Could any of that DNA finally catch the killer? First, police would need to find a match.

It’s been six weeks since the four college students were found stabbed to death in an off-campus rental house in Moscow, Idaho, and police still have not released the names of any suspects. They’re currently seeking information about a white Hyundai Elantra that was near the house at the time of homicides.

Investigators have been in and out of the house multiple times, likely to collect any and all DNA evidence. But even if the killer left a trace of themselves, using that DNA to find them won’t be as easy as television makes it out to be.

Police run DNA samples against those of criminals, meaning a hit would only be present if the perpetrator has had run-ins with the law before. However, genetic geneology could prove useful in broadening the search.
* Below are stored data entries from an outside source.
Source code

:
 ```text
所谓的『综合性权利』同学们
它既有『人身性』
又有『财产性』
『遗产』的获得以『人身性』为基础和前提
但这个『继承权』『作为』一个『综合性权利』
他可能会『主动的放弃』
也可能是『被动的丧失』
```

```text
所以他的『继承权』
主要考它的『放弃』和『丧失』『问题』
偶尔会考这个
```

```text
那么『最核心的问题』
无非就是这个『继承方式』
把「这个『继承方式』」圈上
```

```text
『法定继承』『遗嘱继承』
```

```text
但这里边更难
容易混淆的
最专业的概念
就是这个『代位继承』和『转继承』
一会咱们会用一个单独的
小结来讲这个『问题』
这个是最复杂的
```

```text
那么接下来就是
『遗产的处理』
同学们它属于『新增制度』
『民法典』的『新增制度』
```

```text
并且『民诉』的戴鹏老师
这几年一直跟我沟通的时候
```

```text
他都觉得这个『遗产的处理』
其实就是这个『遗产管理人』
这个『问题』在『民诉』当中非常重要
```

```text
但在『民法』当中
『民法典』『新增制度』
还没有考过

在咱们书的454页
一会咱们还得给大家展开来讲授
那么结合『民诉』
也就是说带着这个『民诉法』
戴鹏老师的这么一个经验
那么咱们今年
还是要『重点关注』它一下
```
CeCe Moore, chief genetic genealogist at Parabon NanoLabs, whose groundbreaking DNA techniques have helped solved 250 criminal cases, explained the process in which a DNA sample is tested against those in a database kept by commercial genealogy companies.

“We can use these databases to broaden out, looking for relatives, usually distant cousins of that unknown perpetrator, and we can reverse engineer his or her family tree from their common ancestors,” Moore said Thursday on “CUOMO.”

Family Tree DNA and GEDmatch are the two services that have agreed to work with law enforcement, Moore said. The largest two services, Ancestry DNA and 23andMe, bar the use of DNA matching by law enforcement.

“In (Family Tree DNA and GEDmatch) databases, you have to at least not opt out of law enforcement matching,” Moore said of privacy concerns. “So, we’re not using anyone who hasn’t agreed to that expressly.”

Police have been tight-lipped about information in the case thus far, a decision that has drawn criticism from the victims’ families and larger Moscow community. One of the families has hired a lawyer who has questioned the ability of Moscow police to lead the investigation.

As for the DNA aspect, “I would think in a case like (this), we would have seen an arrest quite quickly if they had gotten that match in their law enforcement databases,” Moore said.

DNA questions aside, the cleaning of the house indicates the evidence collection phase of the investigation there is closing.

“At this point, they are very confident that they have a done a full-scale evaluation of the evidence, that they’ve collected it and they’ve sent it off to the lab,” said Jennifer Coffindaffer, a former FBI agent. “This is time to move on from that crime scene.”